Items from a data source
========================================
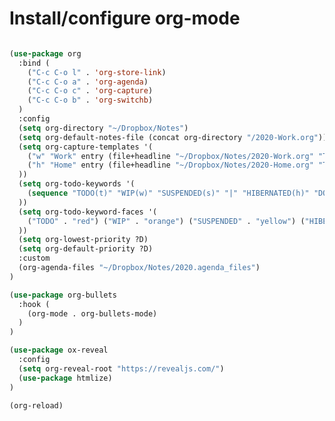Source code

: * Install/configure org-mode

#+BEGIN_SRC emacs-lisp

  (use-package org
    :bind (
      ("C-c C-o l" . 'org-store-link)
      ("C-c C-o a" . 'org-agenda)
      ("C-c C-o c" . 'org-capture)
      ("C-c C-o b" . 'org-switchb)
    )
    :config
    (setq org-directory "~/Dropbox/Notes")
    (setq org-default-notes-file (concat org-directory "/2020-Work.org"))
    (setq org-capture-templates '(
      ("w" "Work" entry (file+headline "~/Dropbox/Notes/2020-Work.org" "Tasks") "* TODO %?\n SCHEDULED: %t\n")
      ("h" "Home" entry (file+headline "~/Dropbox/Notes/2020-Home.org" "Tasks") "* TODO %?\n SCHEDULED: %t\n")
    ))
    (setq org-todo-keywords '(
      (sequence "TODO(t)" "WIP(w)" "SUSPENDED(s)" "|" "HIBERNATED(h)" "DONE(d)")
    ))
    (setq org-todo-keyword-faces '(
      ("TODO" . "red") ("WIP" . "orange") ("SUSPENDED" . "yellow") ("HIBERNATED" . "blue") ("DONE" . "green")
    ))
    (setq org-lowest-priority ?D)
    (setq org-default-priority ?D)
    :custom
    (org-agenda-files "~/Dropbox/Notes/2020.agenda_files")
  )

  (use-package org-bullets
    :hook (
      (org-mode . org-bullets-mode)
    )
  )

  (use-package ox-reveal
    :config
    (setq org-reveal-root "https://revealjs.com/")
    (use-package htmlize)
  )

  (org-reload)

#+END_SRC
========================================
*ASSIGNED TASK*.
Every record must be returned exactly. Leave its pictures out.

*TASK SOLUTION*.
Source code

: * Install/configure org-mode

#+BEGIN_SRC emacs-lisp

  (use-package org
    :bind (
      ("C-c C-o l" . 'org-store-link)
      ("C-c C-o a" . 'org-agenda)
      ("C-c C-o c" . 'org-capture)
      ("C-c C-o b" . 'org-switchb)
    )
    :config
    (setq org-directory "~/Dropbox/Notes")
    (setq org-default-notes-file (concat org-directory "/2020-Work.org"))
    (setq org-capture-templates '(
      ("w" "Work" entry (file+headline "~/Dropbox/Notes/2020-Work.org" "Tasks") "* TODO %?\n SCHEDULED: %t\n")
      ("h" "Home" entry (file+headline "~/Dropbox/Notes/2020-Home.org" "Tasks") "* TODO %?\n SCHEDULED: %t\n")
    ))
    (setq org-todo-keywords '(
      (sequence "TODO(t)" "WIP(w)" "SUSPENDED(s)" "|" "HIBERNATED(h)" "DONE(d)")
    ))
    (setq org-todo-keyword-faces '(
      ("TODO" . "red") ("WIP" . "orange") ("SUSPENDED" . "yellow") ("HIBERNATED" . "blue") ("DONE" . "green")
    ))
    (setq org-lowest-priority ?D)
    (setq org-default-priority ?D)
    :custom
    (org-agenda-files "~/Dropbox/Notes/2020.agenda_files")
  )

  (use-package org-bullets
    :hook (
      (org-mode . org-bullets-mode)
    )
  )

  (use-package ox-reveal
    :config
    (setq org-reveal-root "https://revealjs.com/")
    (use-package htmlize)
  )

  (org-reload)

#+END_SRC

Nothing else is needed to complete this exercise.